Elie Wiesel, superviviente del Holocausto, premio Nobel de la Paz, escritor, filósofo, periodista y conocido luchador contra el antisemitismo, racismo e intolerancia, murió este sábado 2 de julio a los 87 años en su casa de Manhattan, en la ciudad de Nueva York.
Wiesel nació en Rumania en 1928 y fue famoso por escribir más de 60 libros sobre sus experiencias en el campo de concentración Auschwitz-Birkenau.
Uno de los más conocidos es su colección de memorias “Night”, un relato autobiográfico de los horrores que presenció en los campos de concentración cuando era apenas un chico de 15 años. Escribió sobre la culpa que sentía por haber sobrevivido mientras millones de personas murieron, y sobre el tormento que experimentó al dudar de la existencia de un Dios que hubiese permitido esa masacre.
“Nunca olvidaré esa noche, la primera noche en el campo, que convirtió mi vida en una larga noche, siete veces maldita y siete veces sellada”, escribió.

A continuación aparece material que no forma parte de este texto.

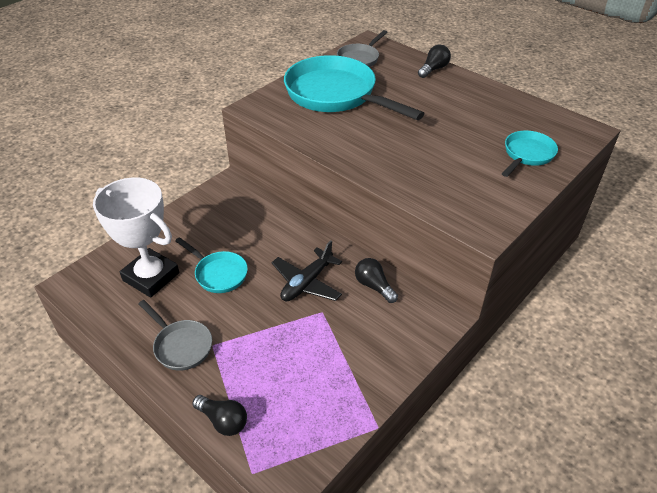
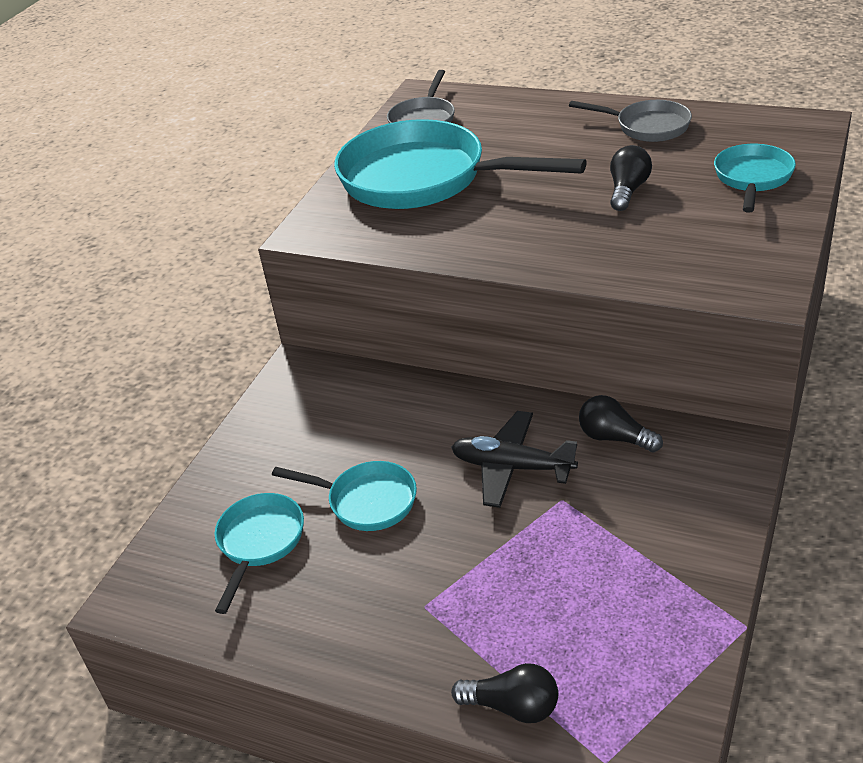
camera: 15 degrees left, 5 degrees down
(151, 277) = (259, 543): white trophy -> turquoise pan
(181, 345) = (374, 625): grey pan -> grey pan (647, 127)
(307, 283) = (512, 467): black plane -> black plane turned 90 degrees clockwise
(433, 69) = (542, 105): black light bulb -> black light bulb (628, 191)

“Nunca olvidaré ese humo. Nunca olvidaré las pequeñas caras de los niños, cuyos cuerpos vi convertirse en espirales de humo bajo un cielo azul en silencio. Nunca olvidaré esas llamas que consumieron mi fe para siempre. Nunca olvidaré el silencio nocturno que me privó, por toda la eternidad, del deseo de vivir. Nunca olvidaré esos momentos que asesinaron a mi Dios, a mi alma, y convirtieron mis sueños en polvo. Nunca olvidaré eso, incluso si estoy condenado a vivir tanto como Dios mismo. Nunca”.
Wiesel estuvo retenido en Auschwitz desde 1944, donde perdió a sus padres y a su hermana menor. Después de la Segunda Guerra Mundial, vivió en un orfanato de Francia y se volvió periodista.
Más adelante dedicó su vida a asegurar que las atrocidades cometidas por los nazis no se olviden. El presidente del Congreso Mundial Judío, Ronald Lauder, lo calificaba como “un faro de luz”.
En 1986 ganó el premio Nobel de la Paz por su lucha contra la violencia, la represión y el racismo.
“Donde sea que los seres humanos atraviesen sufrimientos y humillación, hay que ponerse del lado de alguien”, dijo Elie Wiesel en su discurso de aceptación.
Wiesel no se definía por sus labores intelectuales, sino por el gran vacío que llenó como testigo y sobreviviente del horror desencadenado por el régimen de Adolf Hitler.
Tras la masacre sistemática de judíos que ejecutó el gobierno alemán, Wiesel emergió como una de las voces que dio detalles sobre la gravedad de lo sucedido y trató de dilucidar cómo cambió la concepción de humanidad y la idea de Dios.
Además de su trabajo como escritor, también se desempeñó como profesor de humanidades.